Besides the modal’s pure complexity, at a certain point there was also an irregular but fatal software bug that caused incorrectly sent emails and hard-to-fix errors in the database. All of this eventually led to major uncertainty and real stress whenever users interacted with this screen, which made a redesign of the process urgently necessary.
No time to keep reading? Here is the final redesign result:
I’ll walk you through each redesign step and its impact in the deep dive below. 🤿
The Difference Section - too much information overwhelms users
This section breaks down all amounts related to the booking adjustment in an extremely detailed and technical way.
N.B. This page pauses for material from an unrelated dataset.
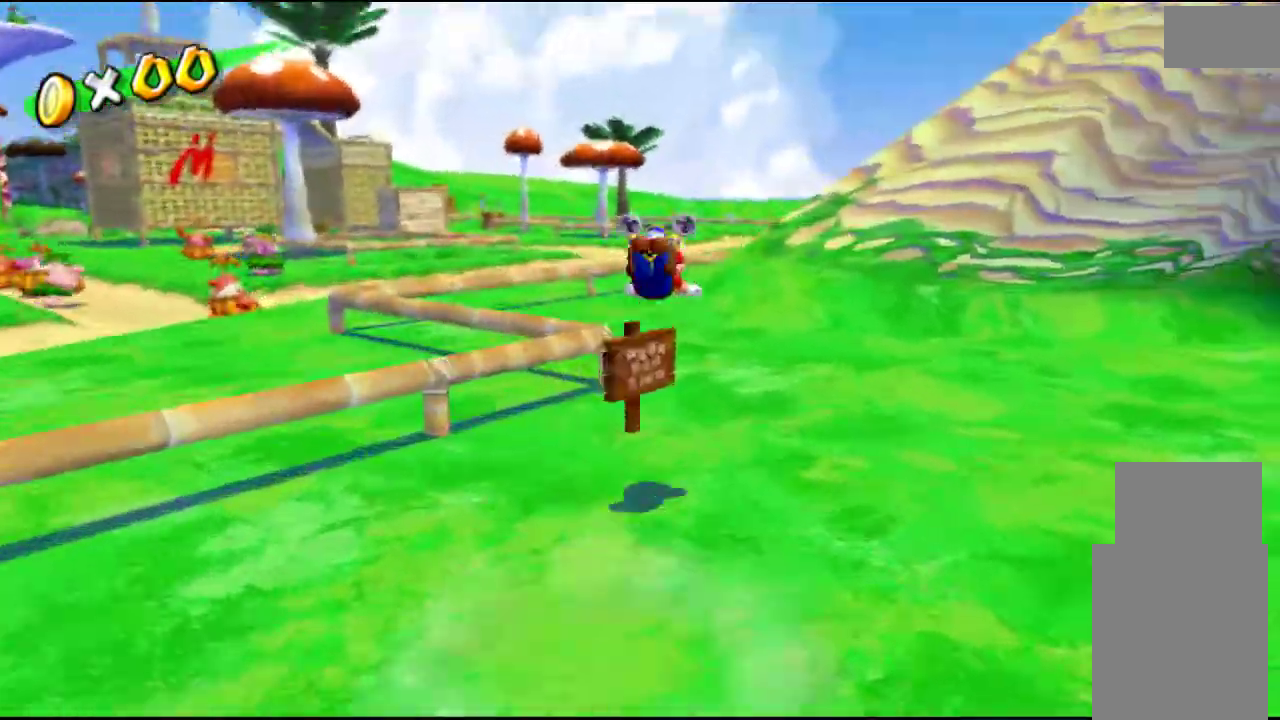
{"buttons": [], "left_stick": "up-left", "right_stick": "center", "events": [[67, "X", "up"], [67, "left_stick", "up"], [100, "A", "up"], [300, "left_stick", "up-left"]]}
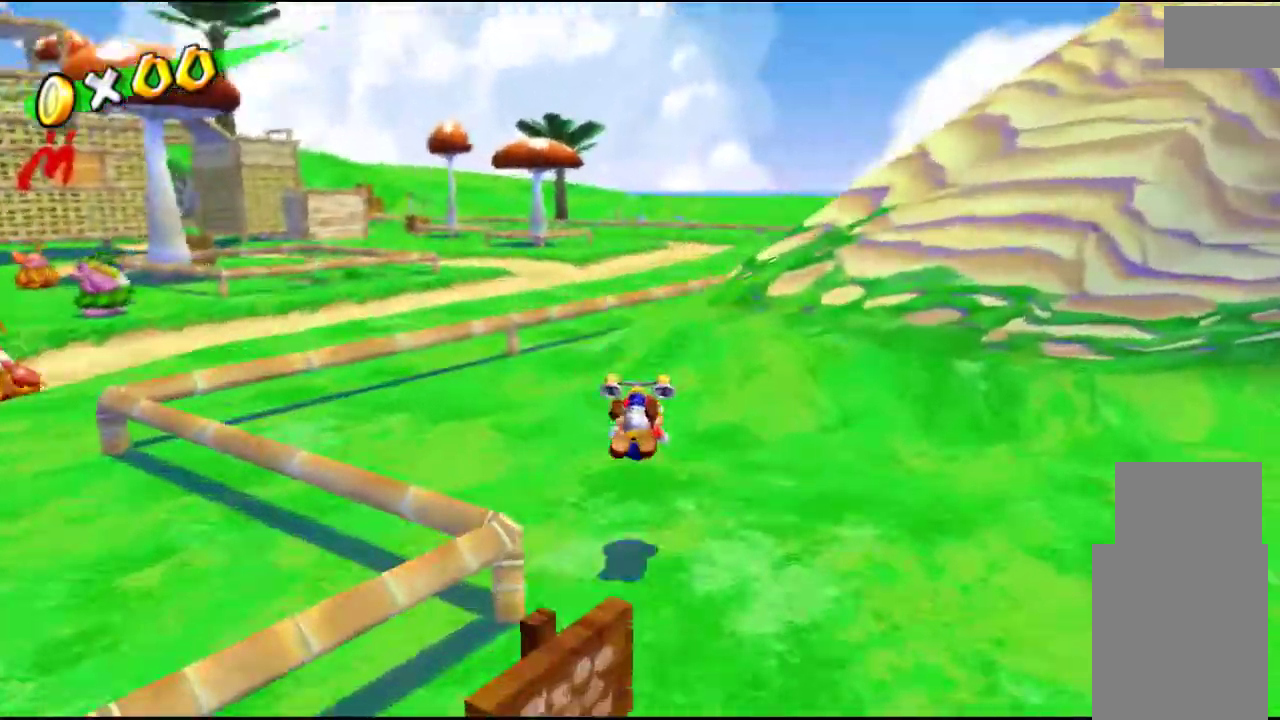
{"buttons": ["R2"], "left_stick": "up", "right_stick": "center", "events": [[167, "A", "down"], [267, "A", "up"], [333, "B", "down"], [400, "left_stick", "up"], [433, "B", "up"], [433, "R2", "down"]]}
On the left, you see the pure before-and-after change list, and on the right, additional relevant sums such as already paid or already invoiced amounts are listed - very overwhelming, and in most cases not really relevant. Ultimately, the only thing that really matters is the total difference of the change, because that is the basis for further processing.
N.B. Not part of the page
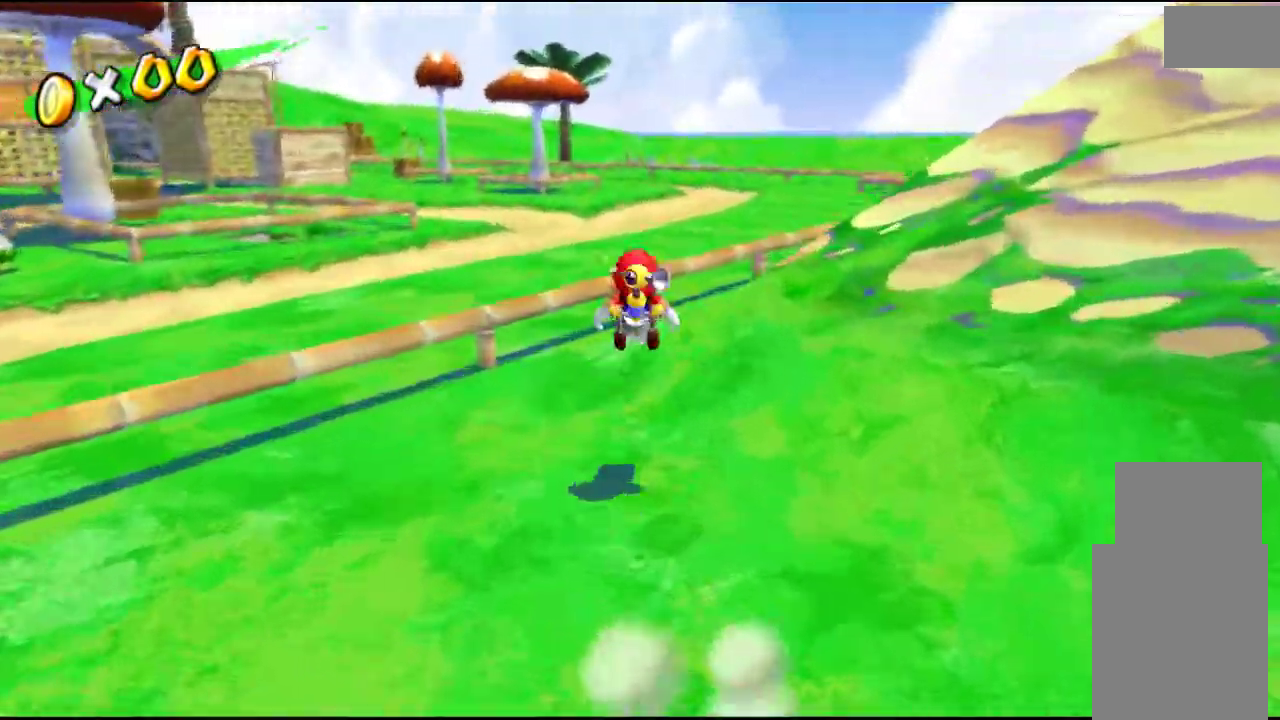
{"buttons": ["R2"], "left_stick": "up", "right_stick": "center", "events": [[300, "A", "down"], [367, "A", "up"]]}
For this reason, I redesigned this section into a classic collapsible area. All detailed information is still available in case it is needed for traceability, just hidden by default.
The Action Section - cryptic button labels and unclear outcomes
You’ve probably already wondered what the cryptic number-letter combinations in the middle of the modal mean. A reduction in booking value can be handled in three different ways:
- Refund
- Coupon
- Fee
Depending on selected cancellation policies and the timing of the booking adjustment, it can also be a combination of multiple types, for example 50% of the booking value as a refund and 50% as a coupon. So these labels represent the resolution type of the difference:
- 100R means 100% refund
- 50R/50C means 50% refund and 50% coupon
- 100C means 100% coupon
- … and so on
Clicking one of these “codes” changes the absolute values in the grayed-out input fields below, and that ultimately determines how the booking value is settled. Yes, you read that right, the most important piece of information in the entire modal, namely what happens after confirmation, is hidden in these extremely hard-to-read input fields. By default, they are not editable, only “Manual override” allows entering custom values.
I replaced this admittedly “quirky” UI with a clear question and a tab switcher.
To prevent mistakes, no option is preselected by default. The user must deliberately choose a handling method before the action can be completed.
The first option, “As booked” processes the difference amount automatically based on the booked cancellation policy. If customer service wants to deviate from this policy as a goodwill gesture, the most common alternatives are either a full refund or issuing a coupon. For all other special cases, there is the “Custom” tab, which contains the known input fields.
The Finalization Section - “Cancelling the Cancel”
There was one last UX issue to solve. Normally, the application uses the word “Cancel” to abort an action. In the case of a cancellation, however, “Cancel” is actually the right word to confirm the operation. The solution here was to use the alternative word “Abort” in this specific case to minimize confusion.
Here is the complete redesigned modal once more:
After I implemented the redesign and it went live in production, usage errors in booking adjustments/cancellations dropped drastically, which significantly reduced the service team’s workload and restored their trust in the software.
The engineering team responsible for manual database error corrections also benefited from the lower error rate. Instead of fixing around three to five errors per month during peak season as before, after the redesign it was only two to three per year, and even those only in extreme edge cases.